[Start of section]

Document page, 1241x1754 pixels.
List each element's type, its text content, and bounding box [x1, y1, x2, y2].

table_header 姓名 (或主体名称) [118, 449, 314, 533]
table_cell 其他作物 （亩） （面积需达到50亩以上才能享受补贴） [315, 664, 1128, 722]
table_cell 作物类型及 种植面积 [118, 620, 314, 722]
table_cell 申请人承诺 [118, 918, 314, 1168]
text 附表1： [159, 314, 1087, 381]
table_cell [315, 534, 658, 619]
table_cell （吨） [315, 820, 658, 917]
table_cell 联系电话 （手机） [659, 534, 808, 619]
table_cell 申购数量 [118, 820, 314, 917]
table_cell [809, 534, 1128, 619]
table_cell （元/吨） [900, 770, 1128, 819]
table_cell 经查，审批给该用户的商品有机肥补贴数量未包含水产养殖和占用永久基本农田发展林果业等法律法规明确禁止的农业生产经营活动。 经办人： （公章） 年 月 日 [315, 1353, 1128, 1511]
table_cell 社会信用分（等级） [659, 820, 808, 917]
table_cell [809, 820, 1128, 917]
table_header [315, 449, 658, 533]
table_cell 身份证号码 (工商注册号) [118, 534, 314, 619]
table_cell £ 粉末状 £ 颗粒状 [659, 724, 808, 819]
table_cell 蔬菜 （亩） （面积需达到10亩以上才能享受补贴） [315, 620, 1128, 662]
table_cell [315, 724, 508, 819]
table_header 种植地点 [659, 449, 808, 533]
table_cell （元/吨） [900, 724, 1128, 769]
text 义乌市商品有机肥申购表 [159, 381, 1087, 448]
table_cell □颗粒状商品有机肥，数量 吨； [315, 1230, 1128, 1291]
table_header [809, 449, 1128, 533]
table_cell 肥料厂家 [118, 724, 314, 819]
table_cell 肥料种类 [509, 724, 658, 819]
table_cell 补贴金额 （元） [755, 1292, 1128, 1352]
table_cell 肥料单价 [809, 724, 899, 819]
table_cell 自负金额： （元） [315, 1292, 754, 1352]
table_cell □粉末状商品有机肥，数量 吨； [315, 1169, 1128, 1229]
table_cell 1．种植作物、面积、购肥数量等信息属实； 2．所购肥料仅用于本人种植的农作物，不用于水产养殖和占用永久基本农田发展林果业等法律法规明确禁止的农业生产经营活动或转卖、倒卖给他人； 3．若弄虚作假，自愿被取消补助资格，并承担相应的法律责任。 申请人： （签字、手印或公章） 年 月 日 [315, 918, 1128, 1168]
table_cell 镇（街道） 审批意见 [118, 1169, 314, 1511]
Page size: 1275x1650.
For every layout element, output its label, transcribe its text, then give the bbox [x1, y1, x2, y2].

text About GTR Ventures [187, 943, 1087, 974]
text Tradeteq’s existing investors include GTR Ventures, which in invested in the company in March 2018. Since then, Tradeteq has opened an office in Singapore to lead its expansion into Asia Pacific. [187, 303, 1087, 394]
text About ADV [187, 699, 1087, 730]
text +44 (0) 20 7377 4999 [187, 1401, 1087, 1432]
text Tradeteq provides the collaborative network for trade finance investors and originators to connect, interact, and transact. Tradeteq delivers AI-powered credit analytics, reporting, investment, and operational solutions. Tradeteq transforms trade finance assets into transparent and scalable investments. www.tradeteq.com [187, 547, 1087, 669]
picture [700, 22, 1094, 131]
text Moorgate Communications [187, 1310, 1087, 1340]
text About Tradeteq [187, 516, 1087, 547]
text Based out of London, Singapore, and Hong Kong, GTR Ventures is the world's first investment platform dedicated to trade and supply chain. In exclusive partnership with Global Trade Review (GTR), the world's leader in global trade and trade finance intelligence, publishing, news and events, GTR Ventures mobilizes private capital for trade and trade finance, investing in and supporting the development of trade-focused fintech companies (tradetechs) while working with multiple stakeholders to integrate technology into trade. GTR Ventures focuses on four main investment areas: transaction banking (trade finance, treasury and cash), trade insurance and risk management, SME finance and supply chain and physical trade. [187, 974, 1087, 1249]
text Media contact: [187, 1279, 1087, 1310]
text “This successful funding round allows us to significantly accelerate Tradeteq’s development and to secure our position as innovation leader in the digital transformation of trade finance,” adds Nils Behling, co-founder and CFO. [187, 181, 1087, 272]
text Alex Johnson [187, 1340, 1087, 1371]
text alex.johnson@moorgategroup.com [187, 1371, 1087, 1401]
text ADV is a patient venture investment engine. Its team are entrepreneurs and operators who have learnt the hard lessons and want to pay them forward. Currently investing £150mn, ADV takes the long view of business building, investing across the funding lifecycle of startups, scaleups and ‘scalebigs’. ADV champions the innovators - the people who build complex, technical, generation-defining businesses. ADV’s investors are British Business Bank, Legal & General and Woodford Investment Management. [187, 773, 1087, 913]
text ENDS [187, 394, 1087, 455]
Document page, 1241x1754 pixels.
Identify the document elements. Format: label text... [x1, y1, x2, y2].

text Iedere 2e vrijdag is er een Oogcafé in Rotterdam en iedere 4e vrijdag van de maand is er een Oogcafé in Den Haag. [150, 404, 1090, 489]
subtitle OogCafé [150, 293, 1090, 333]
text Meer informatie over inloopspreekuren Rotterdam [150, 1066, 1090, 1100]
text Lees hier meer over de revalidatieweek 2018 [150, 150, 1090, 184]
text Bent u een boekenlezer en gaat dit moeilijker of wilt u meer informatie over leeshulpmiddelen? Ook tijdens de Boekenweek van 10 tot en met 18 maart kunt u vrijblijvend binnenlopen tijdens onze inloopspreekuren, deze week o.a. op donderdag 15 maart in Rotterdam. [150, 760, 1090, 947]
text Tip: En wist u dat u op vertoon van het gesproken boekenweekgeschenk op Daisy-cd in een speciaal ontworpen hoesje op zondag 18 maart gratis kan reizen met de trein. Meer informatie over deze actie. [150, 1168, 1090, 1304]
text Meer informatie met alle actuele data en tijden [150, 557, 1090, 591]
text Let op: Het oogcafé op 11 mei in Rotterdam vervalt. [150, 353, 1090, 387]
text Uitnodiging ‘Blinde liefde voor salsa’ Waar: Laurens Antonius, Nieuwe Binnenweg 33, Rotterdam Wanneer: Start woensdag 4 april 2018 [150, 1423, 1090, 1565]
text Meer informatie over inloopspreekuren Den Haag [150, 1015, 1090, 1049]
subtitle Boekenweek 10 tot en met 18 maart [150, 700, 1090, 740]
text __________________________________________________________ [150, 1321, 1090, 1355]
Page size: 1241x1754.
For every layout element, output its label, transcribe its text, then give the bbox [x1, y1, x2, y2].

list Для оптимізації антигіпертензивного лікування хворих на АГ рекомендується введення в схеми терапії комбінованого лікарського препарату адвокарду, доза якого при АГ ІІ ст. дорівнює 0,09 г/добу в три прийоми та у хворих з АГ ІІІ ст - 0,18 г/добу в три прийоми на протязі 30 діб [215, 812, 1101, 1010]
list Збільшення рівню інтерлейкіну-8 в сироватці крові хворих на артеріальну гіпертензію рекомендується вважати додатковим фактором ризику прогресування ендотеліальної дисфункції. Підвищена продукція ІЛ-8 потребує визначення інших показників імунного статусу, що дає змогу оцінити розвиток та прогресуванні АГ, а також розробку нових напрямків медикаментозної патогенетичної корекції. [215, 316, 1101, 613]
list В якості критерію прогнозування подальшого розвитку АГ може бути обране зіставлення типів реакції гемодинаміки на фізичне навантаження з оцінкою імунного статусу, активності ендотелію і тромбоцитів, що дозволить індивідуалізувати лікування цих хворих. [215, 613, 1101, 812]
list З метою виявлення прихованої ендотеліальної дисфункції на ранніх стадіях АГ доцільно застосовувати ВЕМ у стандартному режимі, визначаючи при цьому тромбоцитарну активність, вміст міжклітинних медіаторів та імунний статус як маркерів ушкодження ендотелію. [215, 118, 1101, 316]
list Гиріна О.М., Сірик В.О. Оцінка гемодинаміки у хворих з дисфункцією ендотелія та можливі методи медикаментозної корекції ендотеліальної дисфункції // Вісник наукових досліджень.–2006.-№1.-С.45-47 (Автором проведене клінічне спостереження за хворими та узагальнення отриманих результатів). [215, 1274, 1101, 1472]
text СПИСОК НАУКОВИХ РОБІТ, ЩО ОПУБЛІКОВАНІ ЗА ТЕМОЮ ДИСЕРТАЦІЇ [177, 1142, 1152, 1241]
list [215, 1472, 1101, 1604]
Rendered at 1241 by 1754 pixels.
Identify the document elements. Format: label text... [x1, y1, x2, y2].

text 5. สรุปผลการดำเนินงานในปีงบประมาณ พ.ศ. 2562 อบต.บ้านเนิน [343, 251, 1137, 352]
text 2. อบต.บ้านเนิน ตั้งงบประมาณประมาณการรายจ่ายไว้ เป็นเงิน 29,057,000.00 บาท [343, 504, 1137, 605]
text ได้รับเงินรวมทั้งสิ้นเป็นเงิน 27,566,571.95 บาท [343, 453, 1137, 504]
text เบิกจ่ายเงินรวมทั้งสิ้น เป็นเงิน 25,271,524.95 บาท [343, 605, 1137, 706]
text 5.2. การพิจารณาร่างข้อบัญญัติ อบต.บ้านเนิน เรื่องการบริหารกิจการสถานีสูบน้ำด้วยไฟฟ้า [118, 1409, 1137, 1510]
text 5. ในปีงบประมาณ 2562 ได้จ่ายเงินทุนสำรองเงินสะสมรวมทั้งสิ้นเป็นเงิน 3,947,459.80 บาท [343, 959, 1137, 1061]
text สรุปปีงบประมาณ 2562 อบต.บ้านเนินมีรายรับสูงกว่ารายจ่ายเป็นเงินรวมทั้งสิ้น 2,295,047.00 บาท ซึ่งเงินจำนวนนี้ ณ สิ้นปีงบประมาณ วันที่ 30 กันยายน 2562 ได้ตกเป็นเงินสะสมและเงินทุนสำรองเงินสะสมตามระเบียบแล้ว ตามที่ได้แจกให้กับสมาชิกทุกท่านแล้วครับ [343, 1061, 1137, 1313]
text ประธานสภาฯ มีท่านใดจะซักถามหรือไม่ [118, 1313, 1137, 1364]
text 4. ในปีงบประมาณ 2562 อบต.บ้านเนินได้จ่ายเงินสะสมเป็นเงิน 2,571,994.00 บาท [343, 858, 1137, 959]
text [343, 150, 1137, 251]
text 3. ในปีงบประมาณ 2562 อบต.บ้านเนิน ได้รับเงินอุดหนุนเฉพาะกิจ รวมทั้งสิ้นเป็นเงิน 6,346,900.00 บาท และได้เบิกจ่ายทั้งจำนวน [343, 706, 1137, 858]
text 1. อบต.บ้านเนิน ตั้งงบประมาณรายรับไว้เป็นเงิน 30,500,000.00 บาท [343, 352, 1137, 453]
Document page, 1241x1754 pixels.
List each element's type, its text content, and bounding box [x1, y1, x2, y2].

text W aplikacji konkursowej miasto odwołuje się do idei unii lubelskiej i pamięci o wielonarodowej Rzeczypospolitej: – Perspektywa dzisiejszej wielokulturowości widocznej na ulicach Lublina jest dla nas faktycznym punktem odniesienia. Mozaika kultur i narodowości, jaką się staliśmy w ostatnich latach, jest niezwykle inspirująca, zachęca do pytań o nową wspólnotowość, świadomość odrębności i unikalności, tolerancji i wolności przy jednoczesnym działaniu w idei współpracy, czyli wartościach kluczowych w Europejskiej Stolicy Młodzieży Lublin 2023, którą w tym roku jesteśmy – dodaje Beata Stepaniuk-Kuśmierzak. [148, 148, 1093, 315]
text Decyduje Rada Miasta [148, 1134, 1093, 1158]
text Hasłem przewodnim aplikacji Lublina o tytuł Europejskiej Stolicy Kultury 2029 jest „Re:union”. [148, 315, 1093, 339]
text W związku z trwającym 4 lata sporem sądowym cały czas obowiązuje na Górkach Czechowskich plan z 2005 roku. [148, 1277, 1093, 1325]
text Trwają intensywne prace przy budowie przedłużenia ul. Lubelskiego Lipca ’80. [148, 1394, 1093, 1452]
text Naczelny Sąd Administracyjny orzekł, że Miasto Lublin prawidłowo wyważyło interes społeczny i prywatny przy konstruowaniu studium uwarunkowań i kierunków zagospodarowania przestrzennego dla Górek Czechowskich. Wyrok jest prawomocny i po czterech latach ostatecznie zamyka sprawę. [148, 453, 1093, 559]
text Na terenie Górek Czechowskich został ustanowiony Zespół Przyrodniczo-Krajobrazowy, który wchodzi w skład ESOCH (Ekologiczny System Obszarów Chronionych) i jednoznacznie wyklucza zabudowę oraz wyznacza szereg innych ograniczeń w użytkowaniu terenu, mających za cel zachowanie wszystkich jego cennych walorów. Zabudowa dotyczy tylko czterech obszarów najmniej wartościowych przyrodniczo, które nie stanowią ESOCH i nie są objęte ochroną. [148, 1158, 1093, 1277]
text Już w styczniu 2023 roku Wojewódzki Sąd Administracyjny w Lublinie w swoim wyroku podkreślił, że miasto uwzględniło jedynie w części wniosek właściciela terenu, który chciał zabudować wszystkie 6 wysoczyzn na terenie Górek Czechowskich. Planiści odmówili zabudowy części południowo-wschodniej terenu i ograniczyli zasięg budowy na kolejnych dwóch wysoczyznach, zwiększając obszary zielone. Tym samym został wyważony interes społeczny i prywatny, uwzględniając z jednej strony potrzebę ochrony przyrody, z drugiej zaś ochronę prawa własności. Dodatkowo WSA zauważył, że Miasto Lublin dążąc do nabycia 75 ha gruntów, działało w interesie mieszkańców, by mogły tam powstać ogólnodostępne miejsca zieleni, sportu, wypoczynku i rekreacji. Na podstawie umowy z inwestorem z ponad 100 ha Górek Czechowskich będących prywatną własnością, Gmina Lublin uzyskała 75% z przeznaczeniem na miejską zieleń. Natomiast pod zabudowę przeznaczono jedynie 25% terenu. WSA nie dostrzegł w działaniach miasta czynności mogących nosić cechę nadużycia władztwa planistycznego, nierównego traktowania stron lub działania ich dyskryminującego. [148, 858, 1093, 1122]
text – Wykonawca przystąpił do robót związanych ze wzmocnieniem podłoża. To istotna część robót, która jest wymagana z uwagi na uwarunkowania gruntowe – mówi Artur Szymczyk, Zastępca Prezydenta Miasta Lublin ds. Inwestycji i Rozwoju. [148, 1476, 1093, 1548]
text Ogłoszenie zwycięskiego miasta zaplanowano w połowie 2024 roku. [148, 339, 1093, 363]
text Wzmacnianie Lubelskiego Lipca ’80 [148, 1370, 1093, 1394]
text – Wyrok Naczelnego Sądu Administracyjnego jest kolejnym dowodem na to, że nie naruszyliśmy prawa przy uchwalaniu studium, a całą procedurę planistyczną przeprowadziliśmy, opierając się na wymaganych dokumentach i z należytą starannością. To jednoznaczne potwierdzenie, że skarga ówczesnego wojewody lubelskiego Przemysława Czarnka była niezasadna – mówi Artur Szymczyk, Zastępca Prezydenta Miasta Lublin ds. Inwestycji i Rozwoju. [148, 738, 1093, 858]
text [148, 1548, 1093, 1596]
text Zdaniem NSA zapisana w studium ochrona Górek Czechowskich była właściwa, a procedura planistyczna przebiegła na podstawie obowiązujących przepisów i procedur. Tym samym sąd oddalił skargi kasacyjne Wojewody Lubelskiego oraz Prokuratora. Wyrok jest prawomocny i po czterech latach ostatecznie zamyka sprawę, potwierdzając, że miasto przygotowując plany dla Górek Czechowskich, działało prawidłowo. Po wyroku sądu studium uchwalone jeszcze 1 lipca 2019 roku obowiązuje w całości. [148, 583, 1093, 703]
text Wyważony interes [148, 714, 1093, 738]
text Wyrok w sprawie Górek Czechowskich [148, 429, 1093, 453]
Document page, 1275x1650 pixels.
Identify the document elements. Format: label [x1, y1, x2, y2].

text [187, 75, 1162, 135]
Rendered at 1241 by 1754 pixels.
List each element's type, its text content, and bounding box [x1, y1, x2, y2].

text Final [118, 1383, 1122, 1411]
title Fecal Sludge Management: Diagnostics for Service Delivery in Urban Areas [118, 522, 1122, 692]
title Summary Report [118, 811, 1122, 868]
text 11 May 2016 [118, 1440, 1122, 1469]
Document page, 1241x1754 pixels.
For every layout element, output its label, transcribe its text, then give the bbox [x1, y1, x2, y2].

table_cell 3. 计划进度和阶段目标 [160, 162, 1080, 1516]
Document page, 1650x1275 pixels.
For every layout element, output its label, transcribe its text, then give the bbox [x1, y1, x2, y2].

[End of section]

** Exercise description **
Your answer should consist of the lines of the listing that contain "informatie", copied as they stand.

** Result for this task **
text Meer informatie over inloopspreekuren Rotterdam [150, 1066, 1090, 1100]
text Bent u een boekenlezer en gaat dit moeilijker of wilt u meer informatie over leeshulpmiddelen? Ook tijdens de Boekenweek van 10 tot en met 18 maart kunt u vrijblijvend binnenlopen tijdens onze inloopspreekuren, deze week o.a. op donderdag 15 maart in Rotterdam. [150, 760, 1090, 947]
text Tip: En wist u dat u op vertoon van het gesproken boekenweekgeschenk op Daisy-cd in een speciaal ontworpen hoesje op zondag 18 maart gratis kan reizen met de trein. Meer informatie over deze actie. [150, 1168, 1090, 1304]
text Meer informatie met alle actuele data en tijden [150, 557, 1090, 591]
text Meer informatie over inloopspreekuren Den Haag [150, 1015, 1090, 1049]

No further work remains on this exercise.